TEXTO DADO >>
San Gregorio afirmaba: “La verdadera justicia tiene compasión y la falsa justicia desdén… los que acostumbran ensoberbecerse… desprecian a todos los demás, sin tener ninguna misericordia de los que están enfermos y, creyéndose sin pecado, vienen a ser más pecadores”. Esta fue la actitud de los fariseos y de los escribas. Por eso murmuraban de Jesús: “Este recibe a los pecadores y come con ellos”. Y era verdad. Es más; ¡gracias a Dios, Cristo sigue actuando así! Él enviado por el Padre, ha venido con la fuerza del Espíritu Santo, no para rechazar ni para condenar, sino para reconciliar condigo al mundo.

“Jesús… con su estilo de vida y con sus acciones, ha demostrado cómo en el mundo en que vivimos está presente el amor… que… abraza (a la) humanidad… en contacto con toda… la limitación y la fragilidad del hombre… física (o) moral… El modo y el ámbito en que se manifiesta el amor es llamado, en el lenguaje bíblico, misericordia –decía san Juan Pablo II, y afirmaba- Cristo confiere un significado definitivo a toda la tradición veterotestamentaria de la misericordia divina. No solo habla de ella y la explica usando semejanzas y parábolas, sino que además, y ante todo, él mismo la encarna y personifica. El mismo es, en cierto sentido, la misericordia”.

En Jesús, Dios Padre ha venido a buscar a la humanidad que el pecado dispersó, para salvarnos y darnos el poder de ser hijos suyos, introduciéndonos en la unidad de su familia, la iglesia, en la que se celebra el gran banquete de la Eucaristía, que anticipa y prepara el que será eterno en la gloria celestial. Por eso, en Jesús se realiza plenamente la intercesión que Moisés hizo a favor del pueblo elegido. Y para que pudiéramos comprenderlo, Él nos lo explica con ejemplos, llamados “parábolas”, en las que nos presenta a un hombre que va en busca de la oveja extraviada, a una mujer que busca la moneda que ha perdido, y que hace fiesta al recuperarla, y aun padre que, frente a un hijo que se había alejado de él, y otro –el mayor- que critica su bondad, responde con misericordia.

Cristo Jesús vino a este mundo a salvar a los pecadores, de los cuales yo soy el primero

A veces somos como esa oveja, que representa a los soberbios que se separan de la unidad de la iglesia, según San Agustín. Pero entonces el pastor, Jesús, se pone en nuestra búsqueda, y cuando nos encuentra, no nos castiga ni nos conduce violentamente al redil, sino que, colocándonos sobre sus hombros, nos lleva con clemencia hacia su rebaño, que es la Iglesia. También somos como la moneda de la parábola, ya que lo mismo que esta llevaba grabada la imagen del emperador, nosotros somos imagen y semejanza de nuestro Creador, al igual que aquella, el pecado nos ha extraviado. Pero entonces el Señor nos ilumina y nos limpia, para recuperarnos la semejanza divina, que había sido deformada por el pecado.

MATERIAL PROPORCIONADO >>
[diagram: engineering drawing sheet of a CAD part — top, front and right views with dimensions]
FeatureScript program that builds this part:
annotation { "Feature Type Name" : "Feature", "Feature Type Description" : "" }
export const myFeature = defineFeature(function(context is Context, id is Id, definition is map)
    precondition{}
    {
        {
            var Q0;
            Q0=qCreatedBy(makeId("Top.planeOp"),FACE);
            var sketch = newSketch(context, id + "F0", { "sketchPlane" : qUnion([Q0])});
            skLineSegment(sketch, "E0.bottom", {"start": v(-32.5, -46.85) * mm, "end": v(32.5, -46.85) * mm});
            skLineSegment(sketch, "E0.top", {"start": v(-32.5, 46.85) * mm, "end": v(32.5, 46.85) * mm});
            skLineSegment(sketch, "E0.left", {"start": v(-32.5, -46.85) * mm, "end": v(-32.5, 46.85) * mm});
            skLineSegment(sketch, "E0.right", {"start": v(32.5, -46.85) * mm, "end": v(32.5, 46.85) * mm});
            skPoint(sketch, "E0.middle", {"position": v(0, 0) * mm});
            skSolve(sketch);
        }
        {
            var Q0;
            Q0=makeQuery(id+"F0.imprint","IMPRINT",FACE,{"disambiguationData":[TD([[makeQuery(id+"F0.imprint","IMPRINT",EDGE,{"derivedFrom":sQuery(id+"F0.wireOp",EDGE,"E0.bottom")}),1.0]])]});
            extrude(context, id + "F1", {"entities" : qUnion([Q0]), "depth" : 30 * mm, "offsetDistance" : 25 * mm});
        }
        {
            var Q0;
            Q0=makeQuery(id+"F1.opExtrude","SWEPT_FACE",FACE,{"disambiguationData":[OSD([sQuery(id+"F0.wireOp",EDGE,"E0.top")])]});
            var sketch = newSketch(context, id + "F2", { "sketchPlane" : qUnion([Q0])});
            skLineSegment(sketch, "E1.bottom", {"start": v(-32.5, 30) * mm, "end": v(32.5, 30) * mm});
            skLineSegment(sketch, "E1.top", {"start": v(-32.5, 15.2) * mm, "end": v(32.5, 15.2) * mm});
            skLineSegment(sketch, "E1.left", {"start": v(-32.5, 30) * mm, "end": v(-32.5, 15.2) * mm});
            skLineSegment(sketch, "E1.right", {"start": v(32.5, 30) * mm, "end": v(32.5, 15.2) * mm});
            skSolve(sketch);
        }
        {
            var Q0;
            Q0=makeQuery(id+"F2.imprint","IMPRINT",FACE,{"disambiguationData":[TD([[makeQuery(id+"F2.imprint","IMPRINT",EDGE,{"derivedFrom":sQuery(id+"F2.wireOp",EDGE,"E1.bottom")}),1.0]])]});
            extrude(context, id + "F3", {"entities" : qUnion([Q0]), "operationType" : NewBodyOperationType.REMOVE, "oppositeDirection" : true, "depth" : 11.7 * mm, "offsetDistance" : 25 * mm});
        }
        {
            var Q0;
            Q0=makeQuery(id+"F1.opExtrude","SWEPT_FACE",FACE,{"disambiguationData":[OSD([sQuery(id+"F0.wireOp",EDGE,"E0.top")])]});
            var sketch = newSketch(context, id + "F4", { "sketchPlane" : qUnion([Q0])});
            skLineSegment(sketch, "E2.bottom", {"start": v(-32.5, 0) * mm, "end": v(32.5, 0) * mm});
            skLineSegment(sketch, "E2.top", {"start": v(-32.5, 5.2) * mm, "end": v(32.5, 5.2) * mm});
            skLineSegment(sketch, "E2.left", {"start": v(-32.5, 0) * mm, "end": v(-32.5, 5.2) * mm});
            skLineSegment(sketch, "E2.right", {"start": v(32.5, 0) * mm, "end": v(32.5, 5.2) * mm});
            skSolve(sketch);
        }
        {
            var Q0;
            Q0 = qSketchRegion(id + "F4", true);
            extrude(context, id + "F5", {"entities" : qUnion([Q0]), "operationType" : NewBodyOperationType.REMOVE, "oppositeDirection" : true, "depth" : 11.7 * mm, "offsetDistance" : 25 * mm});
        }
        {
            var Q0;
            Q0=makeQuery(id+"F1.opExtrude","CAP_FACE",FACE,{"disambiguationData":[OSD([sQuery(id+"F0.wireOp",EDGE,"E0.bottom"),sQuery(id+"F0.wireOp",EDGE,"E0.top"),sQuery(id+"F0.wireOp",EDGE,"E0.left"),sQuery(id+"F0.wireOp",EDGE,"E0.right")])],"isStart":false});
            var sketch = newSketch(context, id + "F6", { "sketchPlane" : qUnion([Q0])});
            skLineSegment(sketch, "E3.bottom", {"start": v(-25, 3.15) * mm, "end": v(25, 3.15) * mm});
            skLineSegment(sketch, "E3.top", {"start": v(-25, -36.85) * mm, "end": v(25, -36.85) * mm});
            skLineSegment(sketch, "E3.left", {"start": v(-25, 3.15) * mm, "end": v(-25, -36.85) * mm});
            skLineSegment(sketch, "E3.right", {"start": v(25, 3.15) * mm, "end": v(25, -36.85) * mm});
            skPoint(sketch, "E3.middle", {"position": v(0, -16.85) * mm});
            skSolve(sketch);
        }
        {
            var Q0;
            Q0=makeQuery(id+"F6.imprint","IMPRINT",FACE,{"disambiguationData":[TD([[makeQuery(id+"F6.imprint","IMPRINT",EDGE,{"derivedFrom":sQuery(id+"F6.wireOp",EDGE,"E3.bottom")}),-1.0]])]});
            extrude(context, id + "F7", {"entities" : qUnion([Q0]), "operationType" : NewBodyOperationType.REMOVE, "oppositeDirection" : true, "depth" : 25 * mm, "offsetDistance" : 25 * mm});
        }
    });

ACCIONES REQUERIDAS >>
1. Responde estas preguntas sobre el texto acerca de la misericordia:
(a) ¿Qué murmuraban de Jesús los fariseos y los escribas?
(b) Según san Juan Pablo II, ¿cómo se llama en el lenguaje bíblico el modo y el ámbito en que se manifiesta el amor?
(c) Según San Agustín, ¿a quiénes representa la oveja?
2. Prosigue el texto sobre la misericordia a partir de su última oración.

RESPUESTAS POR TAREA >>
1.
(a) Murmuraban: "Este recibe a los pecadores y come con ellos".
(b) Se llama misericordia.
(c) Representa a los soberbios que se separan de la unidad de la iglesia.

2.
De la misma forma podemos identificarnos con aquel hijo menor que, habiendo recibido todo de su Padre, se alejó de Él y lo malgastó todo, hasta quedar en la miseria, sometiéndose entonces a una actividad degradante, deseando comer algarrobas, que solo sirven de peso y no de utilidad. Esas algarrobas son los placeres ilícitos, las infidelidades, el consumismo, las críticas, las calumnias, las envidias y los rencores. Pero cuando aquel muchacho volvió a sí mismo, tomó conciencia de su dignidad, y decidió regresar al Padre. Lo hizo fiado en que para él un hijo, por más prodigo que sea, nunca deja de ser hijo. Así, al llegar, recibió del Padre lo que este siempre le había dado: su amor misericordioso que no desprecia un corazón contrito, sino que lo limpia y lo hace puro.

“Dios tuvo misericordia de mi –escribe San Pablo- Cristo Jesús vino a este mundo a salvar a los pecadores, de los cuales yo soy el primero… para que manifestara toda su generosidad y sirviera yo de ejemplo” habiéndonos rescatado, el Señor nos ha encomendado a nosotros el mensaje de la reconciliación. Así se lo recordó a Santa Faustina el pedirle: “Proclama al mundo entero Mi misericordia insondable”. Y después de que ella escribiera todo lo que vio y oyó, Cristo comentó: ¿Crees, quizá, que hayas escrito suficiente sobre Mi misericordia? Lo que has escrito es apenas una gotita frente a un océano. Yo soy el Amor y la Misericordia Mismos”. ¡Sí!, la misericordia de Dios es más grande de lo que podemos comprender, expresar, anhelar y esperar. Conscientes de esto, confiemos en Él, y seamos misericordiosos con todos, como lo es nuestro Padre celestial”.